「彼岸過迄について」という序文で漱石が言っているとおり、短編小説が集まって一つの長編小説となっているのがこの小説の特徴です。
①彼岸過迄について
②風呂の後
③停留所
④報告
⑤雨の降る日
⑥須永の話
⑦松本の話
⑧結末
『雨の降る日』と『須永の話』は、実際に一つの小説として文集に収録されました。
「修善寺の大患」後の後期三部作の最初の作品です。
いくつかの短編の中で、『須永の話』は特に読み応えがあります。

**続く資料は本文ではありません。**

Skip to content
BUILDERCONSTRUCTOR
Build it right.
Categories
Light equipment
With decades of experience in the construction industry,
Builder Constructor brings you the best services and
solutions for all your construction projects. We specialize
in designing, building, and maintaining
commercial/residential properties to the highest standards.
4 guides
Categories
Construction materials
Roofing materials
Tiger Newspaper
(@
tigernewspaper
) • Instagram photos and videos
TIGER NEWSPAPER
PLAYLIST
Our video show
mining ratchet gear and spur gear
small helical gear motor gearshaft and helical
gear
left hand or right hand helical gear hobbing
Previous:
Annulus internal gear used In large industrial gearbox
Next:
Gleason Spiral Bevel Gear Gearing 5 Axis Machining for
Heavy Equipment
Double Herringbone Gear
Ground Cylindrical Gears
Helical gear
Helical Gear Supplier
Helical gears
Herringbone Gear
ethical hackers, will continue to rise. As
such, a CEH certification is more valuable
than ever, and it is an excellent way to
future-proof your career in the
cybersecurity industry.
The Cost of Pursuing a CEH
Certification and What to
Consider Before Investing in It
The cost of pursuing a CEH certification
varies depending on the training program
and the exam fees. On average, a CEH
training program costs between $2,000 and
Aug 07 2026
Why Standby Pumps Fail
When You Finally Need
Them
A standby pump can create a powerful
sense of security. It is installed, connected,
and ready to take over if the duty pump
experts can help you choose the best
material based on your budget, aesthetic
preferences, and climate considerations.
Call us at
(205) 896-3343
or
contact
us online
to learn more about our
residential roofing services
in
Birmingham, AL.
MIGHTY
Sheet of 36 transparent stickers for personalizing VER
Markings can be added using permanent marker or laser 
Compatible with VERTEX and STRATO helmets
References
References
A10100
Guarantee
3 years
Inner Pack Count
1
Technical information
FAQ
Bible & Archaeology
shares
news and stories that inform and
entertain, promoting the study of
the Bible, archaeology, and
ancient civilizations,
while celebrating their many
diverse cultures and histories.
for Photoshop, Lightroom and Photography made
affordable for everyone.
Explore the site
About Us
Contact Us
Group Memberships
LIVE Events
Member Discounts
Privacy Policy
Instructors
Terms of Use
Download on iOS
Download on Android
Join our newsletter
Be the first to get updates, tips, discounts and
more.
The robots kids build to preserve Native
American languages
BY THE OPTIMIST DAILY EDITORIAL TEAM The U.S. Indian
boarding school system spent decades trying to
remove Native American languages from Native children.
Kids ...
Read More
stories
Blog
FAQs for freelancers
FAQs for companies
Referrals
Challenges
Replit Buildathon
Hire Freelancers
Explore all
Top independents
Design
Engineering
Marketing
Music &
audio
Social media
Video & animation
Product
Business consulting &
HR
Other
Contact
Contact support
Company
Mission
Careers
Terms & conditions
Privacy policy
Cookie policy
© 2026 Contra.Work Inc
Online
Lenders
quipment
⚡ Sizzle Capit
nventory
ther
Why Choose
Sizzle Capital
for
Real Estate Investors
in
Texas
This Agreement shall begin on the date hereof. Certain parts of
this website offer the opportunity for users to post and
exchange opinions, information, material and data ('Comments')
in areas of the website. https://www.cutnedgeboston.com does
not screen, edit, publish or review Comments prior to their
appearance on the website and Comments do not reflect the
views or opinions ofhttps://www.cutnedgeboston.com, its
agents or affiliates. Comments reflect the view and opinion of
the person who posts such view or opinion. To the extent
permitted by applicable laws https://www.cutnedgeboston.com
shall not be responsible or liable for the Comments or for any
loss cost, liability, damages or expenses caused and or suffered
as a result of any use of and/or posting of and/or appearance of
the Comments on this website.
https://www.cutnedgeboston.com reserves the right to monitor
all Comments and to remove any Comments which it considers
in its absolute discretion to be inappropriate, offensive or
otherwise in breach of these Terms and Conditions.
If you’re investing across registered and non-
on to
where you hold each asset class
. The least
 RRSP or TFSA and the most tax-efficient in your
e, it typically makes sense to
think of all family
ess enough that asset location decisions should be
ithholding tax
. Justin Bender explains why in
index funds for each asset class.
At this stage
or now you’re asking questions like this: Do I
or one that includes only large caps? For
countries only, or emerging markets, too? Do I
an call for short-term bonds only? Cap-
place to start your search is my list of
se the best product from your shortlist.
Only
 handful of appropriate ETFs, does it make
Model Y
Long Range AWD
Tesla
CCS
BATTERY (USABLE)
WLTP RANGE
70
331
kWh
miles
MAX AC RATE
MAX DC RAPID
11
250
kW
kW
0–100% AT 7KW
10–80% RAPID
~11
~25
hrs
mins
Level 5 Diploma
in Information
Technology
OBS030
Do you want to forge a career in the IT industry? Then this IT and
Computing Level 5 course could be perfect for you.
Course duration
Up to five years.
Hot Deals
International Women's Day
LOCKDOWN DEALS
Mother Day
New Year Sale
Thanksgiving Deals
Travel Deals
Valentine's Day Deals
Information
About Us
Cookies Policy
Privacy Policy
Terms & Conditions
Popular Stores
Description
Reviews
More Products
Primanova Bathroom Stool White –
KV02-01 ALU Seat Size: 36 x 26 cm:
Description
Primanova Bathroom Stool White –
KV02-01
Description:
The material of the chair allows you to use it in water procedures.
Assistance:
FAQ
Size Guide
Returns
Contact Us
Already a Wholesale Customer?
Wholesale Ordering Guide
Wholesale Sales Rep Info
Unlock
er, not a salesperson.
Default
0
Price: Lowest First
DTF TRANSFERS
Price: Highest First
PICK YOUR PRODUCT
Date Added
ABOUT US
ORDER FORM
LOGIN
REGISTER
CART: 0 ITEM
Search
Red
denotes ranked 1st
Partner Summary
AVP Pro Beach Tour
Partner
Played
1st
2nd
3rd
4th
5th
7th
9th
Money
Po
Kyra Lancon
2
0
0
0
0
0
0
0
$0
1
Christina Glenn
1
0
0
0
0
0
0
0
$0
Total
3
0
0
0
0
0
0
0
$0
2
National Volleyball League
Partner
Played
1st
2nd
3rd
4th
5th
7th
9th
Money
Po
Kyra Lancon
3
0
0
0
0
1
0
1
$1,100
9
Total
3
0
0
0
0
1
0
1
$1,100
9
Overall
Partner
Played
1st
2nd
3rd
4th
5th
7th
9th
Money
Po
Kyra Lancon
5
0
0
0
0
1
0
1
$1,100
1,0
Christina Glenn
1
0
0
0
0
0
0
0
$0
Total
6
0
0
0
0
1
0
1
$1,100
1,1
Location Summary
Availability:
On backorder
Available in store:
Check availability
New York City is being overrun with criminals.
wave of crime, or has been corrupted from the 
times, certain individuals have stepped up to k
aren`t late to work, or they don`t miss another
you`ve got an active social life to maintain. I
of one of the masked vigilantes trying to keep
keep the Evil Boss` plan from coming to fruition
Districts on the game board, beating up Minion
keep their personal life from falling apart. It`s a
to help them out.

『彼岸過迄』は、田川敬太郎が主人公とされますが、須永市蔵を実質的な主人公を捉える人も多いと感じます。
『風呂の後』、『停留所』、『報告』は田川敬太郎が主役です。
『停留所』の冒頭から須永市蔵が登場します。
『雨の降る日』では、須永に大きな影響を与えた松本のことが中心になっています。
その後、『須永の話』『松本の話』と続きます。
敬太郎と市蔵は友人ですが、全く違った性質の人間です。
外から観ると同種の人間のように見える須永と松本ですが、彼らの心の働きには大きな違いがあります。
須永市蔵と田口千代子との関係は、悲しくなるような運命により形作られています。 『彼岸過迄』は、人物の対比、人間関係の描写が実に興味深いところです。